Friday, October 14, 2016

In the Wake of Pussygate


First of all, this is not a sob story.  I'm not asking for sympathy or support.  This is simply a sharing of my experiences.

I find myself stunned to admit that a certain Republican presidential candidate has managed to inspire me.  Recent political bombshells have prompted thousands of women to open up and speak out.  So scratch that.  It is not him or his actions.  It's the responses of the women that are inspirational and inspiring.  I want to count myself among them and add my voice to our collective uncovering.

And why shouldn't I?  If you believe the statistics, as many as 1 in 5 women experience some sort of sexual assault in their lifetime.  But how can you believe any stats on this subject when there is so much shame, retaliation, and fear wrapped up in all this?  Women don't report at all or are not taken seriously when they do and worst of all, we as an entire society do not view many of these assaults as actual crimes or real problems.

Regardless of what the laws say, I don't think we collectively agree on what sexual assault even means.  When does it become an assault?  When does the line get crossed?  We have this boys will be boys, men will will be men mentality that has fostered a culture of quiet, shame, and ambiguity on the subject.  But the events of the last week have made one thing crystal clear.  We have to open up.  We must stop being quiet.

Cultural shifts happen slowly over time as attitudes, actions, and perceptions change.  In an effort to contribute positively to that change, I want to throw my hat in the public ring.  I have a story, too.  A few, actually.

Like most women, I cannot even recall or count the number of times someone has groped my ass or my breast in public as I walked through a crowd.  I cannot even recall or count the number of times someone made me feel like I should be thankful for their unwanted advances because of who they were or the position they held.   I cannot even recall or count the number of times totally inappropriate language, gestures, or attention has been given to me that I did not want, ask for, or condone.  In many such instances I was called a bitch or a cunt for daring to deny someone their will with me.  I can recall, however, that I've never been grabbed by the pussy, so I guess I should consider myself lucky.

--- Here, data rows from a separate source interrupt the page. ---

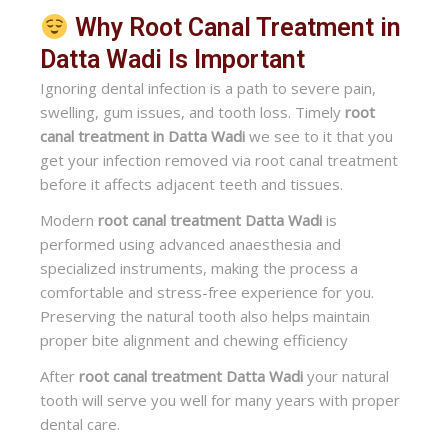
Why Root Canal Treatment in
Datta Wadi Is Important
Ignoring dental infection is a path to severe pain,
swelling, gum issues, and tooth loss. Timely
root
canal treatment in Datta Wadi
we see to it that you
get your infection removed via root canal treatment
before it affects adjacent teeth and tissues.
Modern
root canal treatment Datta Wadi
is
performed using advanced anaesthesia and
specialized instruments, making the process a
comfortable and stress-free experience for you.
Preserving the natural tooth also helps maintain
proper bite alignment and chewing efficiency
After
root canal treatment Datta Wadi
your natural
tooth will serve you well for many years with proper
dental care.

We had a neighbor who lived across the street from us who was much older than my brother and me but he would come over all the same.  He liked to play steam roller where we'd lay down and he'd roll himself across the bed until he'd roll right over me.  But he'd stay on top of me for too long.  I didn't even realize it was sexual until much, much later in life.

I was 6 years old.

I was asleep in my room and was woken up to someone's hands under my shirt.  The hands then moved into my pants.  I sat up and that someone scurried off.  It was a friend of my brother's who was spending the night.  He never spent the night again.  And they are not friends.

I was 9 years old.

A few of us worked at a local video store, our first ever real jobs.  The owner only hired teenage girls.  He would move past you from behind and get a little too close to you for comfort.  He'd linger.  He'd press.  He'd breathe.  Rumor had it that he sometimes offered money in exchange for watching him masturbate.  He never propositioned me for that but I heard first hand accounts from others who had.

I was 15 years old.

I came home from college for the weekend as I often did my first year.  I went out drinking with friends.  I woke up with a guy I barely knew on top of me in the cab of his pick up truck.  I was saying no.  He wasn't listening.  The next day I was made fun of for "hooking up" with a younger guy.  Apparently it didn't take long for him to start bragging about his conquest.  I felt so ashamed and confused that I couldn't defend myself.  I couldn't tell them that actually I'm pretty sure what he did was drug me and screw my completely unaware and nonparticipating body.  I couldn't use the right words.  I can't even today.  There is still some part of me that wonders if I asked for it.

I was 19 years old.

So there it is.  All out there in the open.

And I am not ashamed.

And I am not to blame.

And I am most definitely not alone.

In this dark and dreary political cycle, let's realize a silver lining.  Let's normalize open discussion.  It is the acts of aggression themselves that should be abnormal, not the discussion of them.

Image credit: Me

1 comment:

  1. Courageous and clear. Hope your sharing will help you to cope. Hugs to all 4 of you.